** START Information supplied **
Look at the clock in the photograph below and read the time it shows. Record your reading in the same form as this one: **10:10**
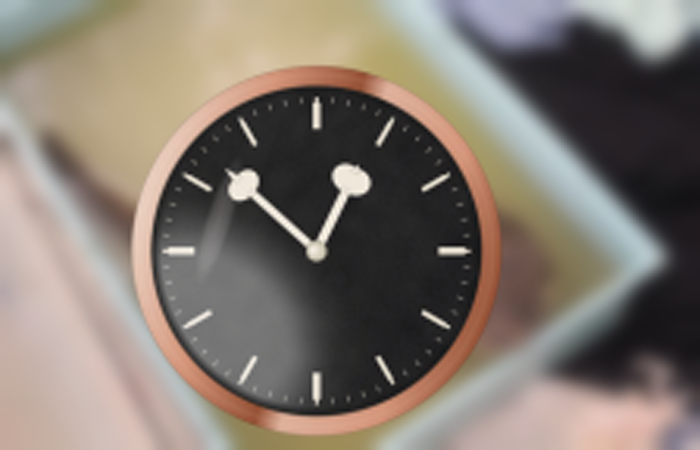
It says **12:52**
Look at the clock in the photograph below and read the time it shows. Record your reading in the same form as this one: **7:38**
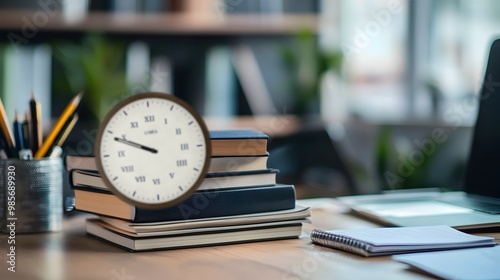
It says **9:49**
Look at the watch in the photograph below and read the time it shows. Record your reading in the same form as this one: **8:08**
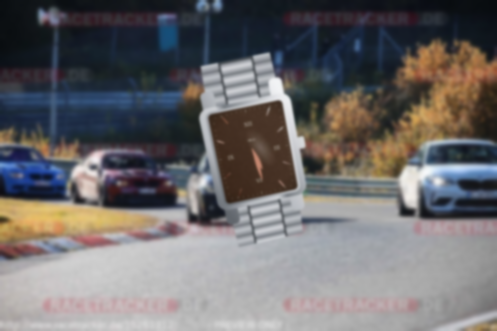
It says **5:29**
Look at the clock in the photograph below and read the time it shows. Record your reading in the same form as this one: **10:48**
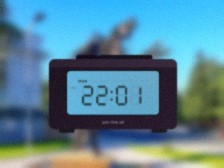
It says **22:01**
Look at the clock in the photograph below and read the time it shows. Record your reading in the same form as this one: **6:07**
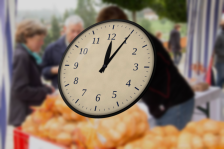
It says **12:05**
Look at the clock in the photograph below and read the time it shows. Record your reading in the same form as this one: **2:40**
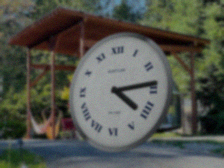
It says **4:14**
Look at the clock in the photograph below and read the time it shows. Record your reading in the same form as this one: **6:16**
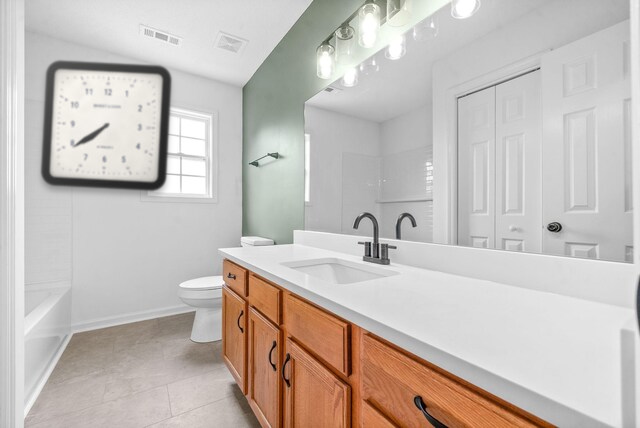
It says **7:39**
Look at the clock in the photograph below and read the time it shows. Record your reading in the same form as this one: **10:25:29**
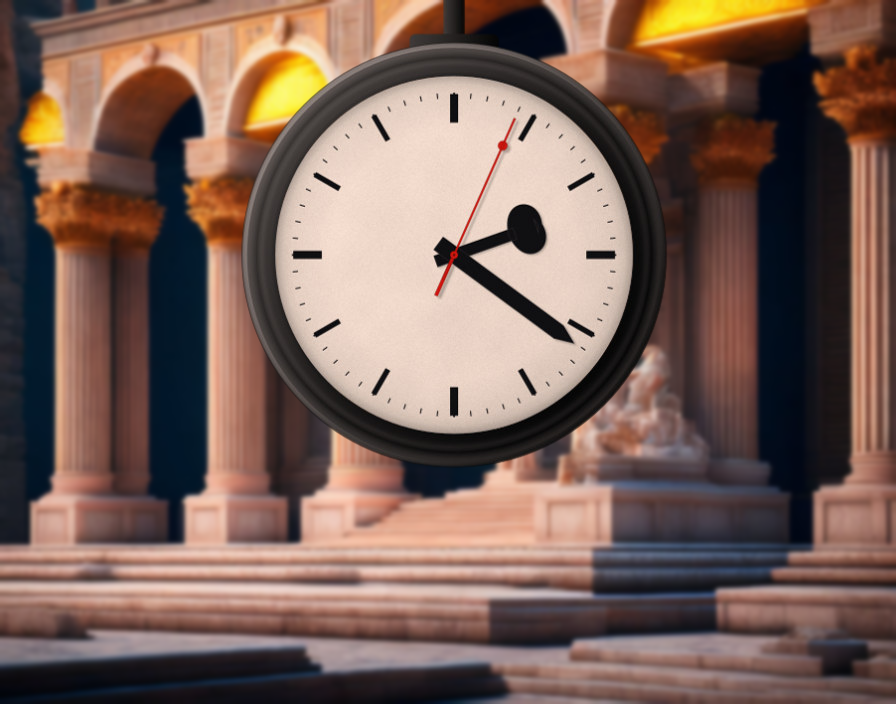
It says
** END Information supplied **
(Exercise instructions): Rewrite the stretch from the line containing "this one: **6:16**" through the end of the entries, replacing "photograph" with "image" and keeping everything else unchanged. Omit the pictures from your version.

(Solution):
Look at the clock in the image below and read the time it shows. Record your reading in the same form as this one: **6:16**
It says **7:39**
Look at the clock in the image below and read the time it shows. Record your reading in the same form as this one: **10:25:29**
It says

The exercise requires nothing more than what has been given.